Given information:
◆ ◆ ◆ ◆ ◆

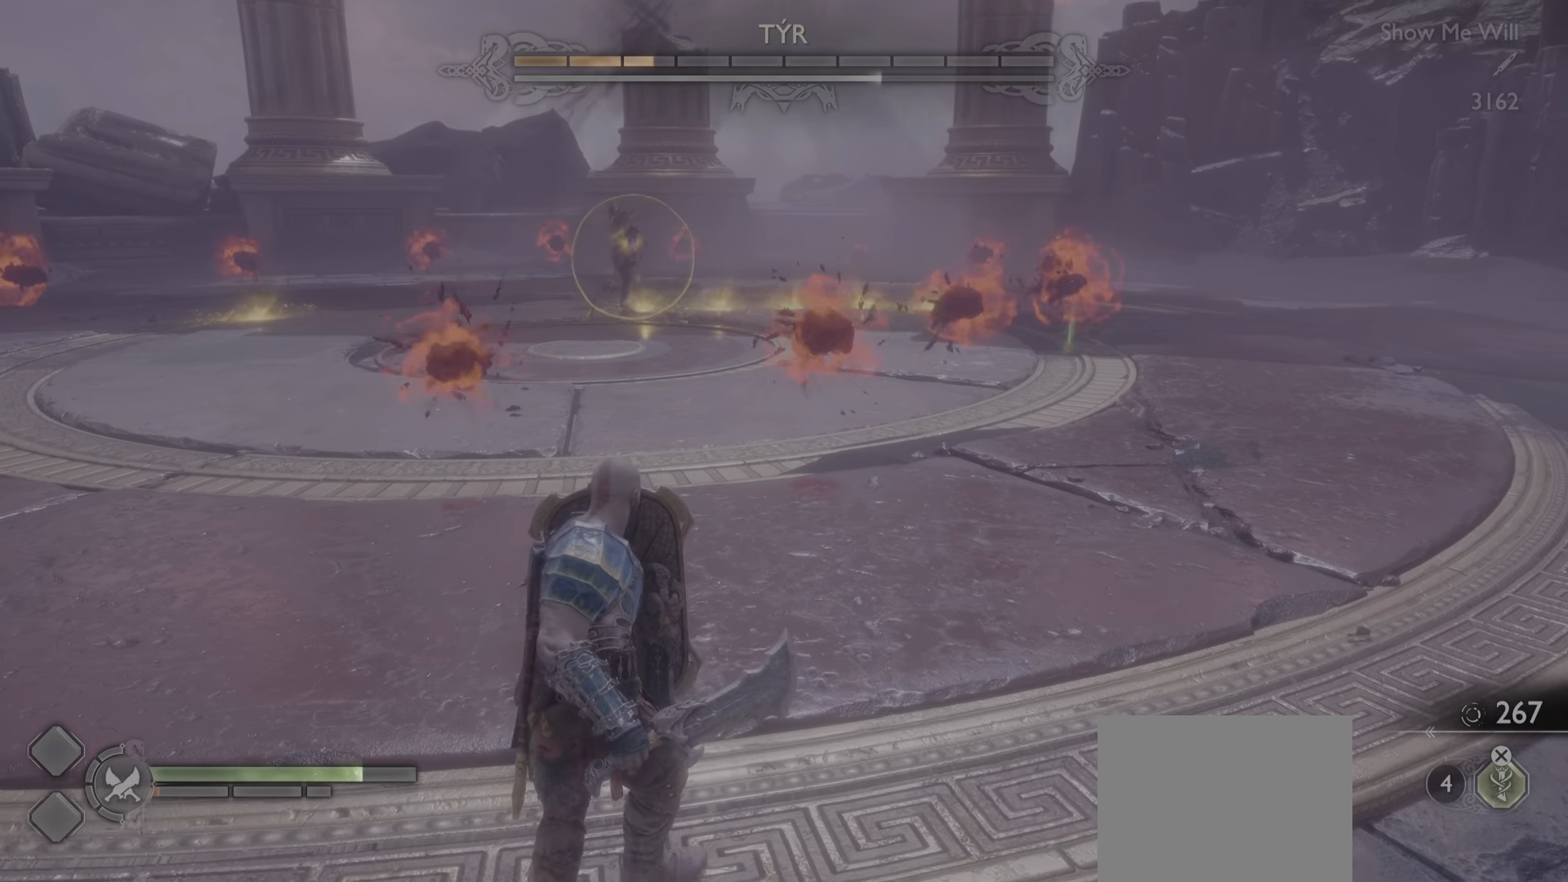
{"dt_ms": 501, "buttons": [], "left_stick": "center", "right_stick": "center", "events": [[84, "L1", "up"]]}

◆ ◆ ◆ ◆ ◆

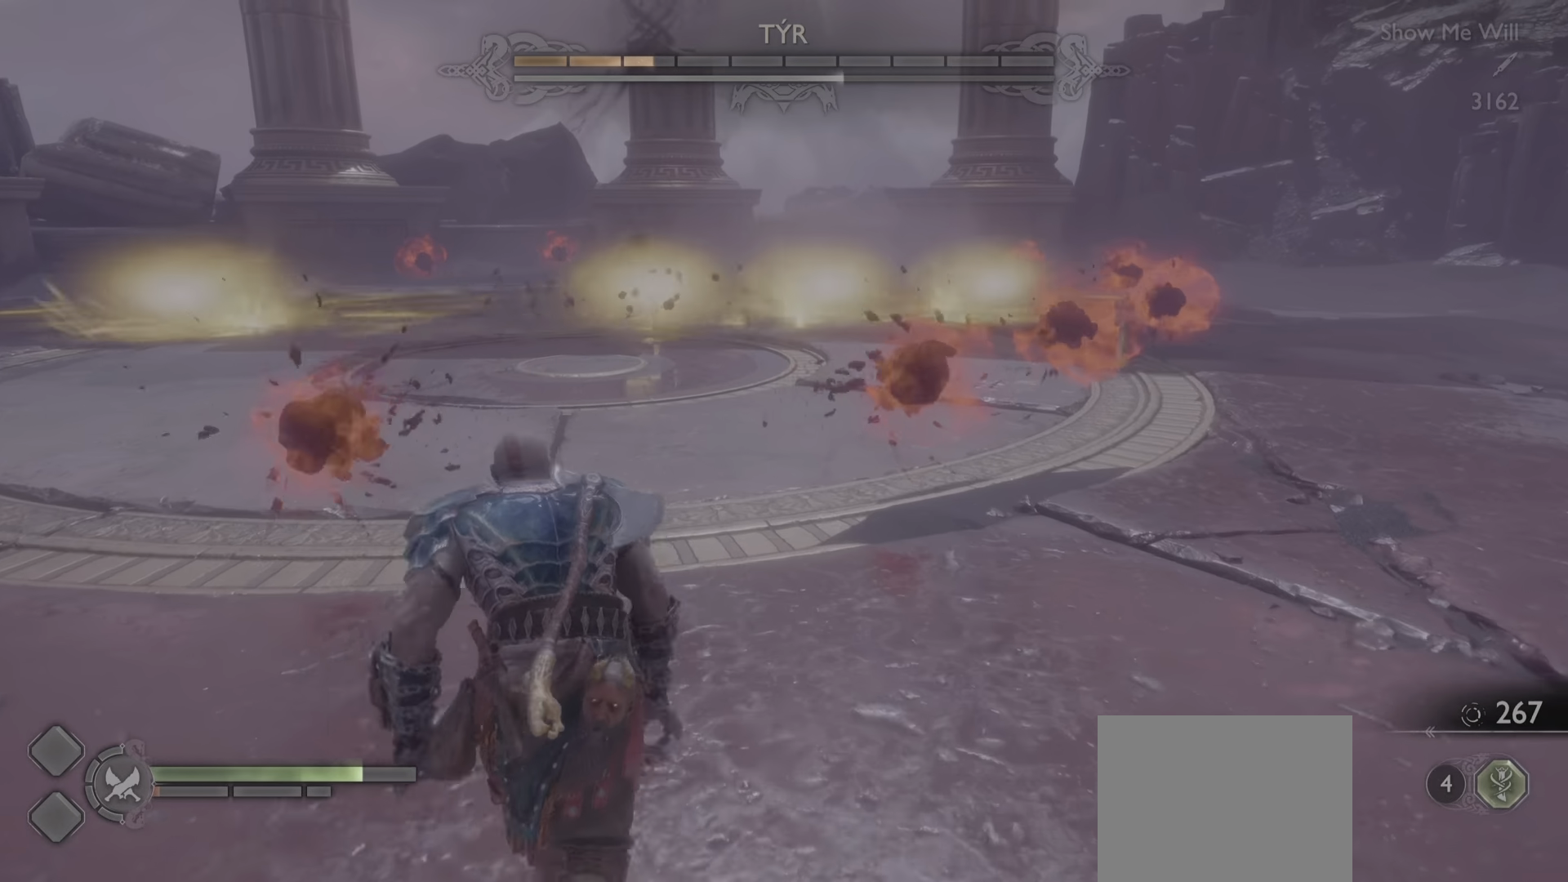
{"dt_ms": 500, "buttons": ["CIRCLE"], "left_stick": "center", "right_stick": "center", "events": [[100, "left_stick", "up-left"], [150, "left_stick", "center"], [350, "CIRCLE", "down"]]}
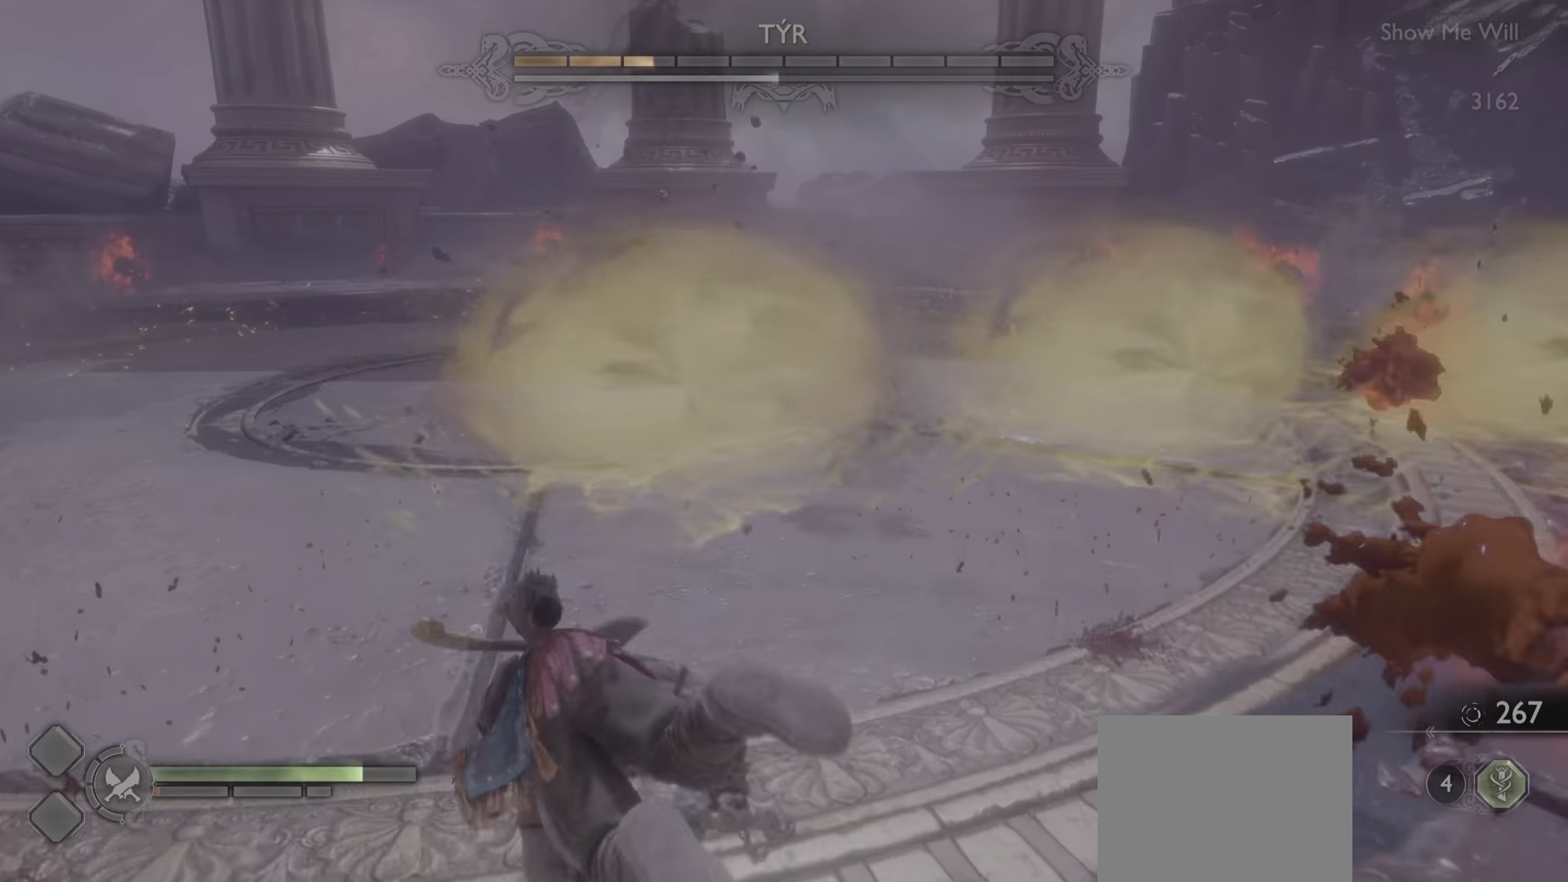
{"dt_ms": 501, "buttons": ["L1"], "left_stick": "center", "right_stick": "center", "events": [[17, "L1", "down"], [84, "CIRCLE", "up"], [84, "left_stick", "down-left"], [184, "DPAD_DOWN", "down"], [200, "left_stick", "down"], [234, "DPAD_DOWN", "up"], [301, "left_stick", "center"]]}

◆ ◆ ◆ ◆ ◆

What this task involves:
Within the data, how many lines hold "CIRCLE"? Respond with only the number.

Response for this exercise:
2